While many so-called weather experts this spring were bracing Midwest farmers for a potential drought this summer, Mother Nature threw everybody a curve ball. Excessive rains in early June caused massive flooding not only in southern Wisconsin, but also in eastern Iowa and central and southern Illinois and Indiana.
Many southern Wisconsin farms were left with ponds in fields drowned by 7 to 13 inches of rain that fell between June 5 and June 13. Others weren’t so lucky. Tornadoes, high winds, and large hail damaged dozens of farms and crops. Rivers overflowed their banks spilling into farm fields completely wiping out 2008 crops in many areas. Several farms were inundated by so much water, homes and buildings were flooded as well. Some farmers have been forced to dump their milk because many roads, bridges and culverts were washed out or damaged throughout southern Wisconsin and will remain closed for weeks. As of this morning, 12 counties in southern Wisconsin have been declared federal disaster areas. Several more counties are expected to be added to the list by the Federal Emergency Management Agency in coming days.

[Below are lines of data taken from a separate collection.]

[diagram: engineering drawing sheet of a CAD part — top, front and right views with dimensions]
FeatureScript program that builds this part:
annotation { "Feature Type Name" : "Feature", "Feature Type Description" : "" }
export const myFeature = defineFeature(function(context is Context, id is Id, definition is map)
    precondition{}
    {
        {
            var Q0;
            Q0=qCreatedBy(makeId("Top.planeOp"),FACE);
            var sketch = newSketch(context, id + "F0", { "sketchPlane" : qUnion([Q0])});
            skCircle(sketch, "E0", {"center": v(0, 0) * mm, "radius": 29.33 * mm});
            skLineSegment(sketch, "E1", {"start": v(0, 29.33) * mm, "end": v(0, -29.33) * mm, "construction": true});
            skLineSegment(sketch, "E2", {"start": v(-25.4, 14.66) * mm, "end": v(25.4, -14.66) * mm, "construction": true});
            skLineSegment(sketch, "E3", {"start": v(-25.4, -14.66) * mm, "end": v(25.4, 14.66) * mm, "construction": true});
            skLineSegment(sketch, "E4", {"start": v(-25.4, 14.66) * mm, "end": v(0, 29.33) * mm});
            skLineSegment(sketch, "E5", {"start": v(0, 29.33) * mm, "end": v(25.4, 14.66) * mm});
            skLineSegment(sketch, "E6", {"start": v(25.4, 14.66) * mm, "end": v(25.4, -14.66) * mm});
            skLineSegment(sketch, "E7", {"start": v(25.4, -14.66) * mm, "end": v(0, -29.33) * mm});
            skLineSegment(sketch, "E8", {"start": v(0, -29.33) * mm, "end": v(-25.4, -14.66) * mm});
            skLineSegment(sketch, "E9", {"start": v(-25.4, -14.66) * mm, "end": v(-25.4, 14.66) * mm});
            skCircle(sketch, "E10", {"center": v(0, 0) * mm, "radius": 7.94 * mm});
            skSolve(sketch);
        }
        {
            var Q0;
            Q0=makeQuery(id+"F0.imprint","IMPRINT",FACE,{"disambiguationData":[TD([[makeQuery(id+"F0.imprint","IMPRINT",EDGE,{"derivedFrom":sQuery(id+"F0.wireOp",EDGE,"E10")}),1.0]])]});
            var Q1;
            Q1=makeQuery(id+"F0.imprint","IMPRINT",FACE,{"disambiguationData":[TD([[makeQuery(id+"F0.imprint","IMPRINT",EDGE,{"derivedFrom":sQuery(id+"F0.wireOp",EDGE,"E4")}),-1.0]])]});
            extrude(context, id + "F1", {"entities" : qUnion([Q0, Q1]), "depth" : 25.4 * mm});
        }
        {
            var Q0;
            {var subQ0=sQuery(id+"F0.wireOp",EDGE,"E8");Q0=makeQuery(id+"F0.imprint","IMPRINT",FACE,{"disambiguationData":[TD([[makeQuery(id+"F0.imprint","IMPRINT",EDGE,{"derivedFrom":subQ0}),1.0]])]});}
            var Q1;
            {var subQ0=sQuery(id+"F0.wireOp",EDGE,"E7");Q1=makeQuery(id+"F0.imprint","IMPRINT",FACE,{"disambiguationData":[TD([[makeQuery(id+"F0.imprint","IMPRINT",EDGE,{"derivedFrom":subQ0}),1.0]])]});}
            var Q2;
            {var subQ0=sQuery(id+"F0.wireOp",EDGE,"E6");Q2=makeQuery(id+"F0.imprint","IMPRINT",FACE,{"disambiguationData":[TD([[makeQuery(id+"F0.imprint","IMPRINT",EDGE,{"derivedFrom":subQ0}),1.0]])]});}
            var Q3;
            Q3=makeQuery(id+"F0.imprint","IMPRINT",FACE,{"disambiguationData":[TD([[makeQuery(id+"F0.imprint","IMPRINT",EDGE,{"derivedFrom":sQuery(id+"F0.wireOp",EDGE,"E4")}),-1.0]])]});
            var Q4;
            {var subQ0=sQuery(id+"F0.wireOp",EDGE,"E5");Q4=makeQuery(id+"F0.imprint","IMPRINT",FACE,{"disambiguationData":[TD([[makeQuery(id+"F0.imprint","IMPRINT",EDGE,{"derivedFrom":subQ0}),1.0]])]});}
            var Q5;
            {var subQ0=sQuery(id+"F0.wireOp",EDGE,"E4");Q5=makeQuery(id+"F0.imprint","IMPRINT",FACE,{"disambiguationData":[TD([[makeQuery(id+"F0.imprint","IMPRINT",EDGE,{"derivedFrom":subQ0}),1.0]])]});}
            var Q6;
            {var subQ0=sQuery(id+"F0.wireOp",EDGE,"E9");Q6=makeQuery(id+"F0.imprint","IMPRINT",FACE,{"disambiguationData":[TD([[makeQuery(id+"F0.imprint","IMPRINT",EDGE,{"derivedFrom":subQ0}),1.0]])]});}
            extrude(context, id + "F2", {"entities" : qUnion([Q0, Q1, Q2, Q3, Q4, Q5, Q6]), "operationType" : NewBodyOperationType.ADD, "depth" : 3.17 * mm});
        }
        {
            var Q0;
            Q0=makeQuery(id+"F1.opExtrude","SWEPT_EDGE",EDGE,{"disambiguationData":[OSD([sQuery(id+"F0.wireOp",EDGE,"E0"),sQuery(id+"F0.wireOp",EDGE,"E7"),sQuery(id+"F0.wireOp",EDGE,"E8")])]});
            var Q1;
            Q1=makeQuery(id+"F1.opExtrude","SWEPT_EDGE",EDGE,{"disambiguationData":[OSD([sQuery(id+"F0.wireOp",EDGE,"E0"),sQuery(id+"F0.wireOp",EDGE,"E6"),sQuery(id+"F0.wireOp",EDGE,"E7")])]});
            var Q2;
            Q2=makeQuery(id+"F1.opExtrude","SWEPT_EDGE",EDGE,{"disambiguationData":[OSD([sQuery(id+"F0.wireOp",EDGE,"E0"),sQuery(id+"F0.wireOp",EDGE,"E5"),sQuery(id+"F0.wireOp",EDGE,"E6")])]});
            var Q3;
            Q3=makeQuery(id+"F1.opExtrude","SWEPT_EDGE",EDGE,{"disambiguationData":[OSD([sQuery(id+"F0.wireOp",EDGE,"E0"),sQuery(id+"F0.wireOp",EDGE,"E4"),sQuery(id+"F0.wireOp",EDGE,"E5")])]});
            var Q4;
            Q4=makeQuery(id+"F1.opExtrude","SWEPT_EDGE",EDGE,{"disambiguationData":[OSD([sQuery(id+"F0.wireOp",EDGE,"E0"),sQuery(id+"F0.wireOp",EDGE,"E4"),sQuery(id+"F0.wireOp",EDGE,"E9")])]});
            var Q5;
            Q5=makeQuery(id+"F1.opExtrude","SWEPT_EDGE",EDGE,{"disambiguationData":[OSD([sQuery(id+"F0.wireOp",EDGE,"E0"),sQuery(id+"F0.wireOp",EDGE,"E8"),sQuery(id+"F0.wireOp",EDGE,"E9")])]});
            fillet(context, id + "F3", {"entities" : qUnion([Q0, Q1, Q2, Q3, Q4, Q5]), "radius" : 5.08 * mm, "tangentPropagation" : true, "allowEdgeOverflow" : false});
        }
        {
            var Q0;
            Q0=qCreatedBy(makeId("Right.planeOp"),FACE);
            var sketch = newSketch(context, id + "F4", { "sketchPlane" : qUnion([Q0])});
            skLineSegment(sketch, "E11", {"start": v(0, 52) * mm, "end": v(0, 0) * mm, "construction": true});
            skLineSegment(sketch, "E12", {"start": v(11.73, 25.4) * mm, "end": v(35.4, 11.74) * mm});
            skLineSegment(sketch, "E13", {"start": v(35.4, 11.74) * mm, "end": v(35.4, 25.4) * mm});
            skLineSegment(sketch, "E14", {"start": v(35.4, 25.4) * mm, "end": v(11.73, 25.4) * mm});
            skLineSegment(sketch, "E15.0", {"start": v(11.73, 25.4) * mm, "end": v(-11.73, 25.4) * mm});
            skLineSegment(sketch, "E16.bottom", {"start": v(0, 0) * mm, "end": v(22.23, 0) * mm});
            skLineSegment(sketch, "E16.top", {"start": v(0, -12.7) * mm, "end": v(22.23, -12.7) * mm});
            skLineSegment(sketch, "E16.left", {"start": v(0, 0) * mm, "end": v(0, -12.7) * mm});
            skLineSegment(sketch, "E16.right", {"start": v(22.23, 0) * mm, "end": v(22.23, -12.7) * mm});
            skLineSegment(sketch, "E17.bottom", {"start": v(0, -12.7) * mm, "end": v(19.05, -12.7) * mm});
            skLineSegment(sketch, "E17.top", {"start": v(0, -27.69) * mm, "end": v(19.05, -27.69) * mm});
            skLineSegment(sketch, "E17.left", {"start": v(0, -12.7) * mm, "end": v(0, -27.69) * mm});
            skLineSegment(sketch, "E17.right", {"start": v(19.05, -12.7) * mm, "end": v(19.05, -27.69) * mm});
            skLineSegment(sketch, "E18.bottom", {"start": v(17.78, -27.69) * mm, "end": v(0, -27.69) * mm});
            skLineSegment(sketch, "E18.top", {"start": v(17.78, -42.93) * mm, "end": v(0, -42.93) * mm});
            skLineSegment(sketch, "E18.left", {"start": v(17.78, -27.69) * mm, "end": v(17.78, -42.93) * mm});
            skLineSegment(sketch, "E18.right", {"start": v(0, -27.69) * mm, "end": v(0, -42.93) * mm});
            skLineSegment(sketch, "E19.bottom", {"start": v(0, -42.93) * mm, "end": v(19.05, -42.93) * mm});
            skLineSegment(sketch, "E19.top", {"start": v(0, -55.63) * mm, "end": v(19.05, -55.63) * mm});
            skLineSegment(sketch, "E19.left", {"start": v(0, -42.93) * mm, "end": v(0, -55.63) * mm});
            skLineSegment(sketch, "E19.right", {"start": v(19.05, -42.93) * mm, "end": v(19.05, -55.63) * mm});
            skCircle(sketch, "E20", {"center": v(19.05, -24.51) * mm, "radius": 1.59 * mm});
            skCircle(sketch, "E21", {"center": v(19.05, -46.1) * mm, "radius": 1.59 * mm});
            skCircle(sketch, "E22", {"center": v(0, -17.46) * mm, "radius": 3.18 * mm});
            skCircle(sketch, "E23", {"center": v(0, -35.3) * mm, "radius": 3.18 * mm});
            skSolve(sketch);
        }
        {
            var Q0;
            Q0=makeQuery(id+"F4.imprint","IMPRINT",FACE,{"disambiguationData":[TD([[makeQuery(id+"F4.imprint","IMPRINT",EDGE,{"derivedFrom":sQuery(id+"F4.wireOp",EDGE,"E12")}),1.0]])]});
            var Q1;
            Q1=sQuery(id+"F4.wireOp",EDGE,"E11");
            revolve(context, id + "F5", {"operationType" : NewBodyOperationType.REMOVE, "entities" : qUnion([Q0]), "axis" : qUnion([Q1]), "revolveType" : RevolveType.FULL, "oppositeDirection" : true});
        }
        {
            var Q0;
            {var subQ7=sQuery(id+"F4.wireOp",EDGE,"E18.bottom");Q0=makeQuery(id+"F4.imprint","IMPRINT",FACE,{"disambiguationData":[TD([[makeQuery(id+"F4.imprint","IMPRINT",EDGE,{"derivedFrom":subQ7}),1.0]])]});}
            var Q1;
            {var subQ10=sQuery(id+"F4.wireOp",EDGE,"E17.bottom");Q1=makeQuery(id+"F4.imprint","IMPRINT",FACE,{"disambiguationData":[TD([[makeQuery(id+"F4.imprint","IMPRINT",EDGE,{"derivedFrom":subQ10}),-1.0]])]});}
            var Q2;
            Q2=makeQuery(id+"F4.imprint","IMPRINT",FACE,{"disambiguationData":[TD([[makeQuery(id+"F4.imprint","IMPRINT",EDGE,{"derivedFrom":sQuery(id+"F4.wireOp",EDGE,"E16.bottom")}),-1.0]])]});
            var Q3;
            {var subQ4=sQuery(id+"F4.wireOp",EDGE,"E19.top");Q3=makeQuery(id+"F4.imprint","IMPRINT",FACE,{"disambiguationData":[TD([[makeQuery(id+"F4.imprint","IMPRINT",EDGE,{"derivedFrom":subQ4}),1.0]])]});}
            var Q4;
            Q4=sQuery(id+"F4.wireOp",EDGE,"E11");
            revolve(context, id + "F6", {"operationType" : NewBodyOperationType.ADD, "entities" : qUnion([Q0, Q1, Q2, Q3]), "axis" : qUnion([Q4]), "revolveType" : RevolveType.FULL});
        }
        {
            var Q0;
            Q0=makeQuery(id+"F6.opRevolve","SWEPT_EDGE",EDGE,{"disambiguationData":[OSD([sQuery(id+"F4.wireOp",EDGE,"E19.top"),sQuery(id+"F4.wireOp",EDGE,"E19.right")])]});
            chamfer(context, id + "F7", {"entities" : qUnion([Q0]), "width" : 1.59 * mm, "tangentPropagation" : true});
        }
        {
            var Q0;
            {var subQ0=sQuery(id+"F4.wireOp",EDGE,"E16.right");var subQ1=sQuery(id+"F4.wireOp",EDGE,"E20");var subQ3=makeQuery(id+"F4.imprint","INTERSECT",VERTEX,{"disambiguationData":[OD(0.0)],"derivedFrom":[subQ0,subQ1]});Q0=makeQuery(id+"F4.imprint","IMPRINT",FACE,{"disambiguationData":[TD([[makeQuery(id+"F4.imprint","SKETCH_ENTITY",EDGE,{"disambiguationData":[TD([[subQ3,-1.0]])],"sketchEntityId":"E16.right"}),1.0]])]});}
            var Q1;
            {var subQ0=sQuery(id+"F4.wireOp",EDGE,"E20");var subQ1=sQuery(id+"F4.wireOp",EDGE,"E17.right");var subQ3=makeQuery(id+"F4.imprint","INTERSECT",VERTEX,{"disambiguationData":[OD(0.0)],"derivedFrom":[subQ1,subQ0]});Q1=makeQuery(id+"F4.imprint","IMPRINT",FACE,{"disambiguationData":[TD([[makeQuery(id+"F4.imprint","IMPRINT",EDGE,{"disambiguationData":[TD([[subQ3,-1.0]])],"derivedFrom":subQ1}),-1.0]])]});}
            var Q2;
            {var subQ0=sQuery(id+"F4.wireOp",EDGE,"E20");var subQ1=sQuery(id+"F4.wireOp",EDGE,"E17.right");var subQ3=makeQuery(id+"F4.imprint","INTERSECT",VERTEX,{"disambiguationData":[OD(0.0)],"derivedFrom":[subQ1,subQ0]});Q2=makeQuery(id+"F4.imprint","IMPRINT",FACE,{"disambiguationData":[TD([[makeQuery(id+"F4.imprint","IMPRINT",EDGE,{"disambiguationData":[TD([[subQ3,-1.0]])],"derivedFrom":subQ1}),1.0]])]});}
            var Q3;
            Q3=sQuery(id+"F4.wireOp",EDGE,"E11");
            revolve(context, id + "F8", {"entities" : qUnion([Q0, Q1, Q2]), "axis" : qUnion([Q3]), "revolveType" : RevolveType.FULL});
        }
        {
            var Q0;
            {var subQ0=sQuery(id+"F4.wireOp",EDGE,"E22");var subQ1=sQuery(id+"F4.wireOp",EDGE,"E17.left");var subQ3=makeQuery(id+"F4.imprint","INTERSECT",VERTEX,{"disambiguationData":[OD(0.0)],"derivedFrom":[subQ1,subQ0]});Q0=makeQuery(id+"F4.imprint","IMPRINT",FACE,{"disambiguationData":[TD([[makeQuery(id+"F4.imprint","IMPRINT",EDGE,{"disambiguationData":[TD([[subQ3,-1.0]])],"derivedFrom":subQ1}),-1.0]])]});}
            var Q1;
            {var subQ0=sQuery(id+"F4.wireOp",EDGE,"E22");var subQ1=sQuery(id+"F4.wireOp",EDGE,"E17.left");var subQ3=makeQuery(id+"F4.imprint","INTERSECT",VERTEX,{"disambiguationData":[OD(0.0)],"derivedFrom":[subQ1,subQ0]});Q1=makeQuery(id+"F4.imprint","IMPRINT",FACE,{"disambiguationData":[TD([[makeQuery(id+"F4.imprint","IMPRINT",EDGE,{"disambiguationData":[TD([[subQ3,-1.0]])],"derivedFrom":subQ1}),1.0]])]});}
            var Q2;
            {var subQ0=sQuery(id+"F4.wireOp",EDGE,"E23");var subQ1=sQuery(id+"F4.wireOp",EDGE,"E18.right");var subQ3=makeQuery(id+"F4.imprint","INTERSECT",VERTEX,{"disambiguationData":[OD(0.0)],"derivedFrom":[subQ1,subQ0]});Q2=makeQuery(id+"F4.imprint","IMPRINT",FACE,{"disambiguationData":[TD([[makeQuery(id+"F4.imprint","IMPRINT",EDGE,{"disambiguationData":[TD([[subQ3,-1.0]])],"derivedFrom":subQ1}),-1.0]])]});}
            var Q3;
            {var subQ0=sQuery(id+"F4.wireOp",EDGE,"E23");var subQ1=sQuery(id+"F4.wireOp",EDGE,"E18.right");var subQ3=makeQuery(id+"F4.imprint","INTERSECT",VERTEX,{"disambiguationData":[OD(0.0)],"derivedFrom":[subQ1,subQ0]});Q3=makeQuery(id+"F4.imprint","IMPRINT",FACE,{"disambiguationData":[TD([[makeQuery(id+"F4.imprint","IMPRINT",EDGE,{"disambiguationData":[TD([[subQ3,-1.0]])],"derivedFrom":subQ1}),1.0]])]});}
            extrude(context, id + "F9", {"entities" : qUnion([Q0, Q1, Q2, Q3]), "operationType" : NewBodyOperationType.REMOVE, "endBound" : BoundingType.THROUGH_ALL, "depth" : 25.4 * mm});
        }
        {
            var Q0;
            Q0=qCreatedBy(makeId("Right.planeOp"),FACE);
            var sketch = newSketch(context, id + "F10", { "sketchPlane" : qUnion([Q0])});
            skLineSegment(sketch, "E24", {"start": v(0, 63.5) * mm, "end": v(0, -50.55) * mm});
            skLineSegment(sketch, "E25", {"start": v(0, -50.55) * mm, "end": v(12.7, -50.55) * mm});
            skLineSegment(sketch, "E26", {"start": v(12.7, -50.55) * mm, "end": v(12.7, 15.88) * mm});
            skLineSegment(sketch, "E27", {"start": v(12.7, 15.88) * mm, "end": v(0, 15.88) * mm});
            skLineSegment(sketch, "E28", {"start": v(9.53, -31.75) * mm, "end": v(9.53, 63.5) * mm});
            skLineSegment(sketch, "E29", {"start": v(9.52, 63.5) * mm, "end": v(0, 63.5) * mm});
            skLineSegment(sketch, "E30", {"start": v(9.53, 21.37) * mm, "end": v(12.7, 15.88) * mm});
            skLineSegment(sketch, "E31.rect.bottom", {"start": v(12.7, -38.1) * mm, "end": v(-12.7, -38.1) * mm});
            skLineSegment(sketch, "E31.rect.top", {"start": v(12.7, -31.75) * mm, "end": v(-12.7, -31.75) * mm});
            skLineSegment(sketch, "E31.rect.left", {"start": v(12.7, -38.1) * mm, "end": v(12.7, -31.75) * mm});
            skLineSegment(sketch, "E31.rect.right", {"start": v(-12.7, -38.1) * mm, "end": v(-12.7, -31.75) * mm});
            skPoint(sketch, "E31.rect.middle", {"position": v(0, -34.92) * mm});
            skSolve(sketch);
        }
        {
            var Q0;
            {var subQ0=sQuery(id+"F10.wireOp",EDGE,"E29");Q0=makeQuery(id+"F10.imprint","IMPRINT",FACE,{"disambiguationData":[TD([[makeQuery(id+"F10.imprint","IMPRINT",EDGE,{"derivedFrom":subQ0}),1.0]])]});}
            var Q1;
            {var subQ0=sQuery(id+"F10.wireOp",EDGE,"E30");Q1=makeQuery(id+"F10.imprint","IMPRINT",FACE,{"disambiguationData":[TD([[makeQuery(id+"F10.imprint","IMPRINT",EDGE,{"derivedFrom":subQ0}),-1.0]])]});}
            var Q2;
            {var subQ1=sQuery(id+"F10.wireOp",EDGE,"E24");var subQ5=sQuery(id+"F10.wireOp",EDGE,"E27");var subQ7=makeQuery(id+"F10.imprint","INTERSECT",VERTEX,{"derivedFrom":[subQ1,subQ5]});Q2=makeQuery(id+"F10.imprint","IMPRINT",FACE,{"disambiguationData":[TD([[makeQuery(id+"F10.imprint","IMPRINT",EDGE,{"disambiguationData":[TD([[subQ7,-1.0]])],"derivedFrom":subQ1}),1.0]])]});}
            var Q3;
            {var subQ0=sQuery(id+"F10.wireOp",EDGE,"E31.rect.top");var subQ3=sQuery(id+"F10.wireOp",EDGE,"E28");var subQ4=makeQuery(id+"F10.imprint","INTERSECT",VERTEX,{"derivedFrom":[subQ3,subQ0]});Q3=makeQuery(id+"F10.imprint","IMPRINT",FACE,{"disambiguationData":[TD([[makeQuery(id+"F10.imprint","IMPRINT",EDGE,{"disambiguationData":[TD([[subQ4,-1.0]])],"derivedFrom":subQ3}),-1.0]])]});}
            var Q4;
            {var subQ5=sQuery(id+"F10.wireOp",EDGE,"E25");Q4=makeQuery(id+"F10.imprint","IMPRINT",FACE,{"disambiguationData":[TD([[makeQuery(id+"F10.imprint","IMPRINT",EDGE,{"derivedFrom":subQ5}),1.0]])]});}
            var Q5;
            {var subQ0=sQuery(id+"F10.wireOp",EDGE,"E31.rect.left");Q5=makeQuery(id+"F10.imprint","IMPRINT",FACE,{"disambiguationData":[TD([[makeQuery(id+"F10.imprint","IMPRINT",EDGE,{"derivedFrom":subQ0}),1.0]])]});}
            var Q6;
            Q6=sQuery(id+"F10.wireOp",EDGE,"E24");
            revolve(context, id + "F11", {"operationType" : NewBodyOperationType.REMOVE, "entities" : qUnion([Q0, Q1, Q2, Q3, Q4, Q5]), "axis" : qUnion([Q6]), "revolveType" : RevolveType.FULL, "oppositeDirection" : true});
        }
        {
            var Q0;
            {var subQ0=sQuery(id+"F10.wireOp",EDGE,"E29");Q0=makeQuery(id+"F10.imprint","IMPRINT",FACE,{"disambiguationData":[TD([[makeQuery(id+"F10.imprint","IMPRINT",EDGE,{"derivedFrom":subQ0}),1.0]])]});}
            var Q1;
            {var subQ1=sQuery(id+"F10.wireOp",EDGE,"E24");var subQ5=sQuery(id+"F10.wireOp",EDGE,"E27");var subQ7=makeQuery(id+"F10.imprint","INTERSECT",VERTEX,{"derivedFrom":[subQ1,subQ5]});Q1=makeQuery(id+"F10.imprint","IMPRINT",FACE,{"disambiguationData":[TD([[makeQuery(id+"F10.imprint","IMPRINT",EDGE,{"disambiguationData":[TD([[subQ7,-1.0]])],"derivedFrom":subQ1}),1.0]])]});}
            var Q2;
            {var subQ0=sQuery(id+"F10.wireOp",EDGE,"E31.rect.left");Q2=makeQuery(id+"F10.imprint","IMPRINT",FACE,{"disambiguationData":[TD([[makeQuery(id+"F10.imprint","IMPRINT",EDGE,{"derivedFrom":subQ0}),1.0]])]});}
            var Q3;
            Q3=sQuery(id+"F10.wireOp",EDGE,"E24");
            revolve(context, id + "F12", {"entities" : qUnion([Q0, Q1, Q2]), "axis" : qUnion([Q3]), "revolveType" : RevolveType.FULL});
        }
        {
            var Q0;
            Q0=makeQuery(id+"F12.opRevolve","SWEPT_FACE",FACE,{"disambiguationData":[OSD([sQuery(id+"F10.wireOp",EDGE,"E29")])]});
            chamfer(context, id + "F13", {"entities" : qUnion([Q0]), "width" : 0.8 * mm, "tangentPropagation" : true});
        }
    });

Thanks to dry weather the last two weeks of May, Wisconsin farmers at least had their corn and soybeans planted by the time the storm hit. Unfortunately, many Iowa and Illinois farmers weren’t so lucky. Some in the hardest hit areas faced replanting their corn as many as two and three times, while others were still waiting for dry enough weather to plant their soybeans when the floods hit. Maybe they’re the lucky ones.
Picking up the pieces
Recovering from a disaster is never easy and this year will be even more difficult. With escalating corn and soybean prices, crop insurance will likely only capture a fraction of the dollar value of losses experienced by farmers devastated by the flood. This, all in a year when the USDA said in April that we needed an “ideal growing season” in order to have a large enough corn crop to meet the escalating demands for food, feed and fuel.
This less than “ideal growing season” has already caused December corn futures to vault from about $6 a bushel in late May to $7.70 a bushel in mid June, and we’re not even halfway through the growing season! November soybean futures shot up from $12 in April to $15 in mid June. These prices all seem surreal, especially when you consider that corn was selling for $1.80 a bushel and soybeans were $5.50 a bushel less than two years ago.
The short supply of corn will take a direct hit on dairy and livestock producers, especially those who buy most or all of their feed and are already reeling from tight profit margins due to high feed prices. Milk and pork prices have risen, but not at the pace that feed and fuel prices shot up during May and June.
Hopefully, the growing season in the Midwest will straighten out and we’ll have ideal weather the rest of June, July and August and a warm September and October. However, chances are just as high that we’ll see more of the same – wet weather like we had all summer in 1993. Or Mother Nature could turn off the spigot, temperatures could soar and crops could wither in the field. A wet spring followed by a summer drought would be especially brutal on shallow-rooted corn and soybean plants.
Farming has always required a leap of faith, and the risks and challenges have never been greater than they are this year. Hang in there.